Oleh: Tim Penyusun, Diupdate 11 November 2025
Tujuan dan fungsi negara merupakan dua konsep fundamental yang menjadi landasan bagi eksistensi dan operasionalisasi negara sebagai organisasi kekuasaan tertinggi dalam masyarakat. Pemahaman terhadap kedua konsep ini tidak dapat dilepaskan dari perkembangan pemikiran filsafat politik yang telah berlangsung sejak era klasik hingga modern. Berbagai teori yang berkembang menunjukkan bahwa tujuan negara tidaklah tunggal, melainkan bersifat multidimensional tergantung pada perspektif ideologis, konteks historis, dan kebutuhan masyarakat yang melingkupinya. Esai ini akan menguraikan secara komprehensif berbagai teori tentang tujuan negara yang mencakup teori kekuasaan, perdamaian, kebebasan, kesusilaan, kesejahteraan, kebahagiaan, keadilan, diktator, integralistik, fasis, dan état universel, serta teori-teori tentang fungsi negara yang dikemukakan oleh para pemikir mulai dari John Locke hingga Goodnow.
+---+
### Uji Pemahaman
1. Jawab pertanyaan berikut berdasarkan teks tentang tujuan dan fungsi negara.
(a) Pada tanggal berapa teks ini diperbarui?
(b) Menurut teks, tiga hal apa yang menentukan sifat multidimensional tujuan negara?
(c) Teori tentang fungsi negara yang diuraikan berasal dari pemikir mulai dari siapa hingga siapa?
2. Ketik ulang bagian catatan yang dimulai dari baris yang memuat "How many slices are in this pie chart?" dan berakhir setelah baris yang memuat "The Výkon series". Kedua baris itu ikut disalin, sedangkan gambar tidak perlu disertakan.
Teks tentang tujuan dan fungsi negara dan catatan sesudahnya merupakan bahan yang berdiri sendiri-sendiri.

### Informasi Hasil Ekstraksi
+---+
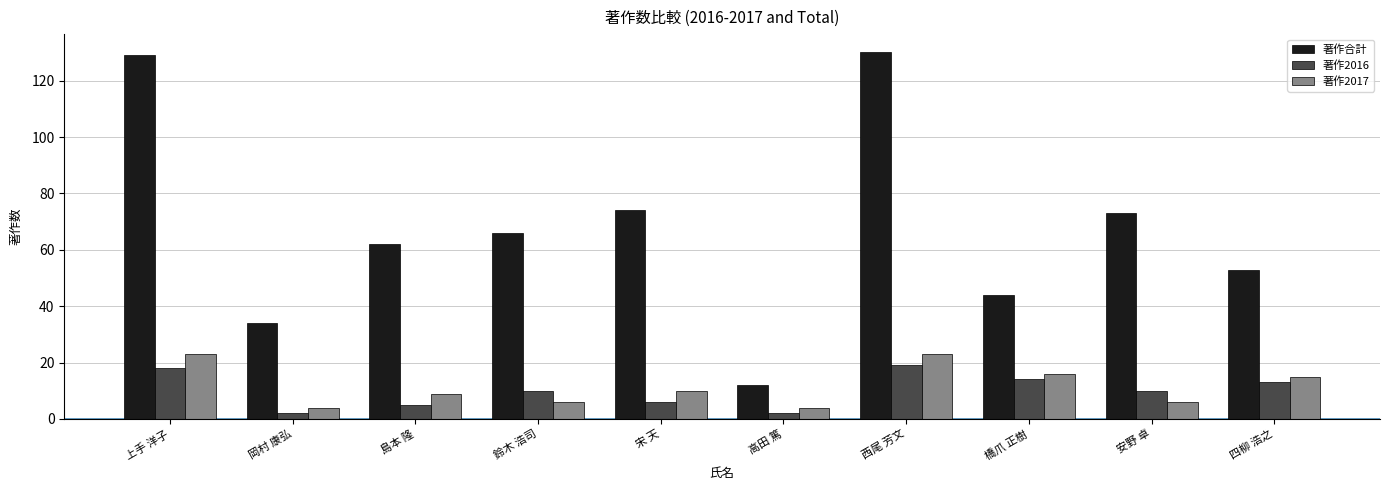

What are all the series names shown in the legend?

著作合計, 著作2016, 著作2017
+---+
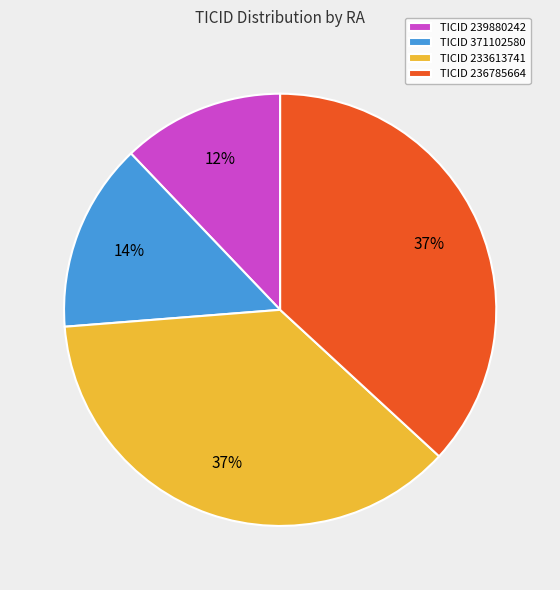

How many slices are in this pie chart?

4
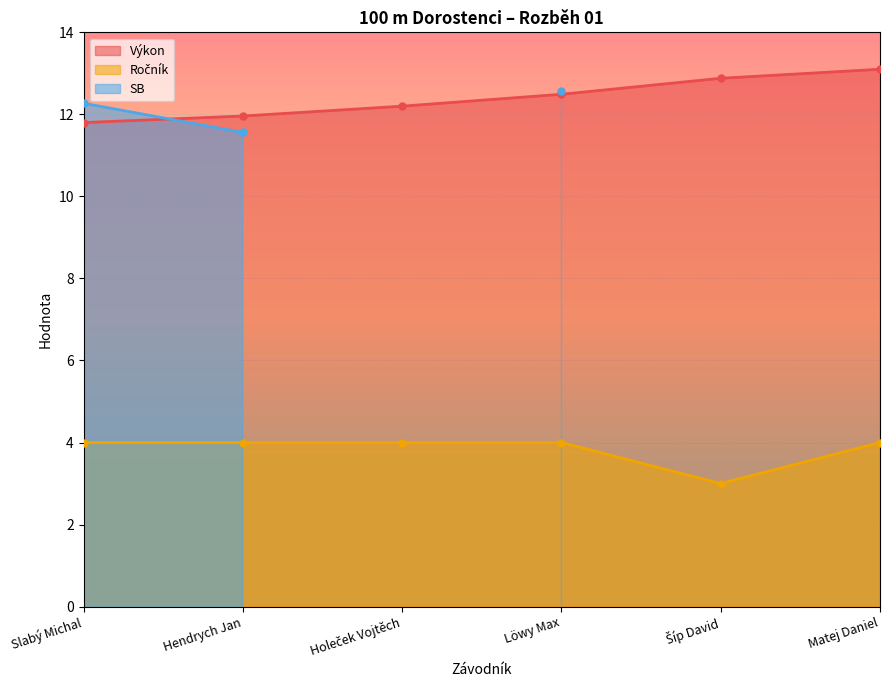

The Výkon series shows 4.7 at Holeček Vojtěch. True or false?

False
+---+
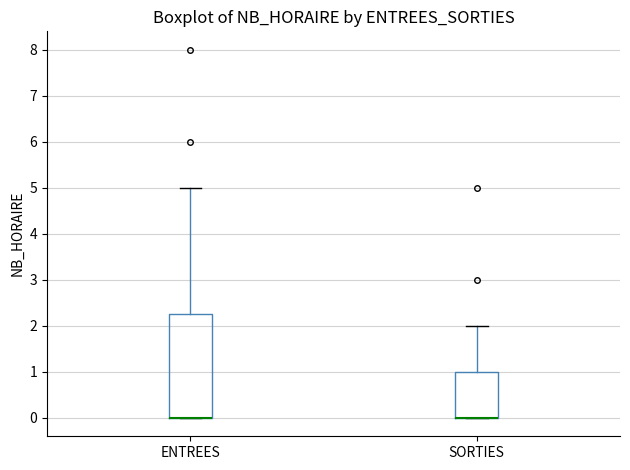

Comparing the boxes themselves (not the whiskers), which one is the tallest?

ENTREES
+---+
### Kunci Jawaban
1.
(a) 11 November 2025.
(b) Perspektif ideologis, konteks historis, dan kebutuhan masyarakat yang melingkupinya.
(c) Mulai dari John Locke hingga Goodnow.

2.
How many slices are in this pie chart?

4

The Výkon series shows 4.7 at Holeček Vojtěch. True or false?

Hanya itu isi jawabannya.